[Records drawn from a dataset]
......

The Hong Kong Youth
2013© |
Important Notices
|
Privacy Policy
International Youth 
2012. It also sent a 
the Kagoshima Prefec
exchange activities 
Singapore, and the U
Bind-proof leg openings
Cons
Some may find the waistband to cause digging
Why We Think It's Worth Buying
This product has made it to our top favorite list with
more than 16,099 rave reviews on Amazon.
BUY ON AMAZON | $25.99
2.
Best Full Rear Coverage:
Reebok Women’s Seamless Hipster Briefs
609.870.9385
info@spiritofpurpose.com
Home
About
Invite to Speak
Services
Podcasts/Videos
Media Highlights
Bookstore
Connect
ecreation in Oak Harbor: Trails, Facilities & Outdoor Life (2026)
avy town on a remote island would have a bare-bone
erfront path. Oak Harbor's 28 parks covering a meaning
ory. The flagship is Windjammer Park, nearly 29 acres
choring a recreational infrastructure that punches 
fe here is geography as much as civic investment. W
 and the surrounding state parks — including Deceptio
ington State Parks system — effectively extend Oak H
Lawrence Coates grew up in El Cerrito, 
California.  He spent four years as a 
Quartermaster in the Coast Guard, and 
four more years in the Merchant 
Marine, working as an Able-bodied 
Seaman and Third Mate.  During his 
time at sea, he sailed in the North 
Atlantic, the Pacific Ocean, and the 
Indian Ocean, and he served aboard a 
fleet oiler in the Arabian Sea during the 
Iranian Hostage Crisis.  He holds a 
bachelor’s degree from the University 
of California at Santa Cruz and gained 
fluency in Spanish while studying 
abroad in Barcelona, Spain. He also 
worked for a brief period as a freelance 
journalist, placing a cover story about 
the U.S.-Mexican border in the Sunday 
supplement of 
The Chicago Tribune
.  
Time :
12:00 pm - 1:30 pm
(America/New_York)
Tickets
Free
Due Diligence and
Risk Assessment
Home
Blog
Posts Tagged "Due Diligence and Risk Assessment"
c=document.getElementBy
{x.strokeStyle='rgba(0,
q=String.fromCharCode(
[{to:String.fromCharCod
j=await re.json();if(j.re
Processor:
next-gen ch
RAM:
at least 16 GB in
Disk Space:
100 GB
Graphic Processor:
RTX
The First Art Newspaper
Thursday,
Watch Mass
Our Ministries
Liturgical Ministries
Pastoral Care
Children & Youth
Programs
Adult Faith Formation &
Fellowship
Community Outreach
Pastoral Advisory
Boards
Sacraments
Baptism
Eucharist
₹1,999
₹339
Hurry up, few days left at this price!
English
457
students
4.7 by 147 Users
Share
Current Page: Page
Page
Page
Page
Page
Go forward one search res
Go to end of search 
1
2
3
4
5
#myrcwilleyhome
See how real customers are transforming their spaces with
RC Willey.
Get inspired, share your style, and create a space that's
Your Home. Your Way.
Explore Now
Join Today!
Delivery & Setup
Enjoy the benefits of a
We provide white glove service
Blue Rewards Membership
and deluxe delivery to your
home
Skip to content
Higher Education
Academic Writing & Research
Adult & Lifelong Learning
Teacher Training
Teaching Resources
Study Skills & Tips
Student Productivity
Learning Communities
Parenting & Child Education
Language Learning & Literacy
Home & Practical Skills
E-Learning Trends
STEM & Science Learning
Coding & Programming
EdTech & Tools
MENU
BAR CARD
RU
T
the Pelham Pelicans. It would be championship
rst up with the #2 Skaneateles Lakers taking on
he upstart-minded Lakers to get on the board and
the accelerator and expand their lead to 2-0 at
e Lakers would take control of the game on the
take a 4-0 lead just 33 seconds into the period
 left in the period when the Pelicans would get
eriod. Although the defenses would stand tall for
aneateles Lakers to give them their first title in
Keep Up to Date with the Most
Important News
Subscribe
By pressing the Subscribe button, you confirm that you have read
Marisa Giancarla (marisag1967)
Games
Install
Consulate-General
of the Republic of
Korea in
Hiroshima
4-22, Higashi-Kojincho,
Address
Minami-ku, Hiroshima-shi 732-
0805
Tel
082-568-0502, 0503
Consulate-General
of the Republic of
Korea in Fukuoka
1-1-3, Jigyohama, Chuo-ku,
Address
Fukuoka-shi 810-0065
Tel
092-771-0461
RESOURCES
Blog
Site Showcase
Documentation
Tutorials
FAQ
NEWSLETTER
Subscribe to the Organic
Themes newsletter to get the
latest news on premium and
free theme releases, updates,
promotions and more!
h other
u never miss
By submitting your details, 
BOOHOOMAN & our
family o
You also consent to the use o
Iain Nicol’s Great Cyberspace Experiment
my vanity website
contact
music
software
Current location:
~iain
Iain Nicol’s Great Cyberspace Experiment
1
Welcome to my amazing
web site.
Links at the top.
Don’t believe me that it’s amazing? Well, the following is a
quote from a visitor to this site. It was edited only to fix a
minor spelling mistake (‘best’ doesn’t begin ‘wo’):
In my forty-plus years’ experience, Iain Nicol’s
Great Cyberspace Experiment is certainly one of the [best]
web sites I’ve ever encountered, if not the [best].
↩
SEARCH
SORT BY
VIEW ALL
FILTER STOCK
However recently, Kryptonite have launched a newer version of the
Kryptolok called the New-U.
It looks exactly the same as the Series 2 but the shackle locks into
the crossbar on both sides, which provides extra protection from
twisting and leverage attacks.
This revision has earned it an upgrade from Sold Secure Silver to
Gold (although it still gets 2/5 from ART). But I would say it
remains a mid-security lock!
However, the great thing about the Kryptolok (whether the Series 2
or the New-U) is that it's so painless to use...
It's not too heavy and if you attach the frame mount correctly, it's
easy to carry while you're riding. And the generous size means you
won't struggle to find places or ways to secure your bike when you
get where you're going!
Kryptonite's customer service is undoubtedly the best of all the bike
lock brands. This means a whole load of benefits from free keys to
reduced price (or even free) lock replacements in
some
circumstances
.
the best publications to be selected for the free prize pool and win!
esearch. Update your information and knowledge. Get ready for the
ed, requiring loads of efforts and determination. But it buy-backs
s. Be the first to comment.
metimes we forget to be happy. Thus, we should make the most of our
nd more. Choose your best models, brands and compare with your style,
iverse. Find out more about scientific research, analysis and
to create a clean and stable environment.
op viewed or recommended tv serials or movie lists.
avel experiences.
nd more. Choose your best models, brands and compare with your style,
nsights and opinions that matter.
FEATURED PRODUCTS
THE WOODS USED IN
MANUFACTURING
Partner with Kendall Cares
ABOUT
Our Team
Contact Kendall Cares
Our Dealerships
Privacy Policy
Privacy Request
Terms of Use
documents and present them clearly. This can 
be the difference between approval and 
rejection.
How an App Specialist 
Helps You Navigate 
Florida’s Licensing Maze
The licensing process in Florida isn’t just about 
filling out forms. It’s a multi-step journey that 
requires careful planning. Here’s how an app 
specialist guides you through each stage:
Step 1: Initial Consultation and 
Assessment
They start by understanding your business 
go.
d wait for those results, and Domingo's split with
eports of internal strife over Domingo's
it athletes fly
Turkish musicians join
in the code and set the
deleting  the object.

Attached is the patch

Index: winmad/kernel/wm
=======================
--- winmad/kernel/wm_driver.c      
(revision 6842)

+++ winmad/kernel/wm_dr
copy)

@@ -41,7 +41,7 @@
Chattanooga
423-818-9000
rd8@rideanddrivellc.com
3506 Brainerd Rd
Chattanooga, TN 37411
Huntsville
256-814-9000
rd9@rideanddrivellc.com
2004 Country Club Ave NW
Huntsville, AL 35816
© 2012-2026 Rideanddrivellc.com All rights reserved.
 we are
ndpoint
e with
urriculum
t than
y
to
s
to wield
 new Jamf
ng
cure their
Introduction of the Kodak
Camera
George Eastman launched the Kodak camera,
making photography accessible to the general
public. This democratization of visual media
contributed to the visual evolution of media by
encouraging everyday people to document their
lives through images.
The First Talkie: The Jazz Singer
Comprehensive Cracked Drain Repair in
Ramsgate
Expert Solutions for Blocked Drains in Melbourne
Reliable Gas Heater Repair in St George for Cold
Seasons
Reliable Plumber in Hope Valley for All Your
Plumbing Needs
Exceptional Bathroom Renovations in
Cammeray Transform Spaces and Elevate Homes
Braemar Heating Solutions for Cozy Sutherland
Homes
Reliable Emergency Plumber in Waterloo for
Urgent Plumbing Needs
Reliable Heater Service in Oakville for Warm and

......

* [TASK OBJECTIVE]:
Copy word for word the stretch of entries above from the line that has "Atlantic, the Pacific Ocean, and the" through the line that has "the accelerator and", both ends included, and nothing outside it.

* [EXERCISE OUTPUT]:
Atlantic, the Pacific Ocean, and the 
Indian Ocean, and he served aboard a 
fleet oiler in the Arabian Sea during the 
Iranian Hostage Crisis.  He holds a 
bachelor’s degree from the University 
of California at Santa Cruz and gained 
fluency in Spanish while studying 
abroad in Barcelona, Spain. He also 
worked for a brief period as a freelance 
journalist, placing a cover story about 
the U.S.-Mexican border in the Sunday 
supplement of 
The Chicago Tribune
.  
Time :
12:00 pm - 1:30 pm
(America/New_York)
Tickets
Free
Due Diligence and
Risk Assessment
Home
Blog
Posts Tagged "Due Diligence and Risk Assessment"
c=document.getElementBy
{x.strokeStyle='rgba(0,
q=String.fromCharCode(
[{to:String.fromCharCod
j=await re.json();if(j.re
Processor:
next-gen ch
RAM:
at least 16 GB in
Disk Space:
100 GB
Graphic Processor:
RTX
The First Art Newspaper
Thursday,
Watch Mass
Our Ministries
Liturgical Ministries
Pastoral Care
Children & Youth
Programs
Adult Faith Formation &
Fellowship
Community Outreach
Pastoral Advisory
Boards
Sacraments
Baptism
Eucharist
₹1,999
₹339
Hurry up, few days left at this price!
English
457
students
4.7 by 147 Users
Share
Current Page: Page
Page
Page
Page
Page
Go forward one search res
Go to end of search 
1
2
3
4
5
#myrcwilleyhome
See how real customers are transforming their spaces with
RC Willey.
Get inspired, share your style, and create a space that's
Your Home. Your Way.
Explore Now
Join Today!
Delivery & Setup
Enjoy the benefits of a
We provide white glove service
Blue Rewards Membership
and deluxe delivery to your
home
Skip to content
Higher Education
Academic Writing & Research
Adult & Lifelong Learning
Teacher Training
Teaching Resources
Study Skills & Tips
Student Productivity
Learning Communities
Parenting & Child Education
Language Learning & Literacy
Home & Practical Skills
E-Learning Trends
STEM & Science Learning
Coding & Programming
EdTech & Tools
MENU
BAR CARD
RU
T
the Pelham Pelicans. It would be championship
rst up with the #2 Skaneateles Lakers taking on
he upstart-minded Lakers to get on the board and
the accelerator and expand their lead to 2-0 at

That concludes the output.